Voilà qui est quelque peu méprisant pour tous les profs qui ont mis en place un système d’évaluation bien plus exigeant pour eux-mêmes mais aussi pour les élèves et leurs parents … pour rien ? … par effet de mode ?
Et cette affirmation est généralement appuyée d’un propos qui paraît aux yeux de leurs auteurs d’une folle évidence » Mais enfin, on ne rend jamais une note seule ; elle est toujours accompagnée de commentaires sur les critères d’attribution ».
Personne n’a jamais dit le contraire.
(Ceci dit, ce n’est pas vrai pour les relevés de notes.)
Cette propension à croire que noter avec critères et commentaires revient au même qu’une évaluation par compétence démontre que la seule fonction envisagée pour l’évaluation est souvent la communication. En effet, l’évaluation/notation est alors une fin en soi. Et on communique ainsi à l’élève et sa famille la « valeur » de son travail, de son niveau. A lui de faire en sorte que la prochaine soit meilleure en utilisant les commentaires et conseils donnés. Voilà une vision de l’évaluation qui conforte l’idée que l’élève est responsable de son échec.
Mais l’évaluation ça peut être aussi une étape dans l’apprentissage et un moyen d’y accompagner l’élève. L’évaluation doit alors davantage être perçue comme un outil au service du prof.
Pour cela, il doit pouvoir connaître précisément ce que maîtrisent ou non chacun de ses élèves. Il faut donc pouvoir garder une trace des évaluations des élèves si on veut les utiliser comme un levier pour les apprentissages. Or, qu’indique un enseignant sur son carnet de notes ? Les notes.
Et, elles correspondent très rarement à une seule capacité évaluée.
Difficile d’y recopier tous les commentaires écrits sur les copies !
Difficile aussi de les mémoriser pour l’ensemble de ses élèves ! Avec une évaluation par compétences, nous disposons à chaque instant du bilan à un temps T de chaque élève.
Disposer d’un tel bilan permet par exemples de proposer à l’élève :
– remédiation ciblée
– réévaluation
– activité d’apprentissage ou d’entraînement supplémentaire ciblé
– activité lui permettant de s’appuyer sur ce qu’il maîtrise
– …
L’évaluation devient alors une étape du processus d’apprentissage et non sa finalité. Elle permet notamment le droit à l’erreur et des rythmes d’acquisition différents.

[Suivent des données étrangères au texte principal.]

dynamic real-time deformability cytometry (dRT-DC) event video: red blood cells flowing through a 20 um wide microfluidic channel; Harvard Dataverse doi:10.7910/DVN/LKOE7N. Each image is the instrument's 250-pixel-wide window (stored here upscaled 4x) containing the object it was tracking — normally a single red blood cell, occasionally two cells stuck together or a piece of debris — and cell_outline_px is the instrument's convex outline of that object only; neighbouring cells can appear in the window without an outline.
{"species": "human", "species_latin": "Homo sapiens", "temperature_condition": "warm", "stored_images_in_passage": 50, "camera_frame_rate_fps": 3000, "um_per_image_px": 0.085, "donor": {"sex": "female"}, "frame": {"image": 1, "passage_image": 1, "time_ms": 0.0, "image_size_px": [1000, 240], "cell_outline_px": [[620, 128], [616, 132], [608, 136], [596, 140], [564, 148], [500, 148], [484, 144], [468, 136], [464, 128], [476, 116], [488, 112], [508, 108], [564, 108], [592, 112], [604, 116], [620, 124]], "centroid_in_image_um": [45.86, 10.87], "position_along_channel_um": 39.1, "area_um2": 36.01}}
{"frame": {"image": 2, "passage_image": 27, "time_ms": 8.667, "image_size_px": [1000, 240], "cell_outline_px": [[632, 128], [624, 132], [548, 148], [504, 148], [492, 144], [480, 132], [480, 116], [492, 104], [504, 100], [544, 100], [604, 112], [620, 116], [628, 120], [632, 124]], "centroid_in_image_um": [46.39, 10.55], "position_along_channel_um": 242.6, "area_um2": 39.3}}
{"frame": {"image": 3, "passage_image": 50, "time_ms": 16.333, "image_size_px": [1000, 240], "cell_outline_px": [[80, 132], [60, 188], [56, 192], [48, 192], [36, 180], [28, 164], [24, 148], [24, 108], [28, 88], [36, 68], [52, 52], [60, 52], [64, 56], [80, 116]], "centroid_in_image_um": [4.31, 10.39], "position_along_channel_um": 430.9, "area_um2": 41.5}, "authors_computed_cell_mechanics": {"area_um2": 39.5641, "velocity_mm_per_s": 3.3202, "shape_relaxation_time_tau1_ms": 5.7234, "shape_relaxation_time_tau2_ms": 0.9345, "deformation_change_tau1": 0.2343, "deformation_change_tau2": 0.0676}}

Une modification des pratiques d’évaluation ne suffit donc pas. Mais, évaluer autrement nous offre vraiment des pistes pour modifier aussi nos pratiques pédagogiques. La différenciation et l’individualisation paraissent alors plus simples à mettre en place.
Contrairement à ce qu’a affirmé E. Klein en clôture de la conférence nationale sur l’évaluation, changer de variables peut aider à résoudre un problème !
Car ici avec la variable on modifie surtout la finalité de l’évaluation. En faire avant tout un outil pédagogique au service de l’enseignant plutôt qu’un outil de communication pour sanctionner (au sens large) l’élève, voire la famille.
Du reste, cette fonction de communication s’en trouve aussi améliorée car les progrès ne sont pas alors traduits par l’augmentation d’un chiffre (qui fait référence le plus souvent à des objectifs d’enseignement différents d’un devoir à l’autre) mais par un niveau d’acquisition clairement établi.
Donc, NON changer de forme d’évaluation ne revient pas au même que l’existant.
Mettre l’évaluation au service des apprentissages appelle des choix clairs et courageux.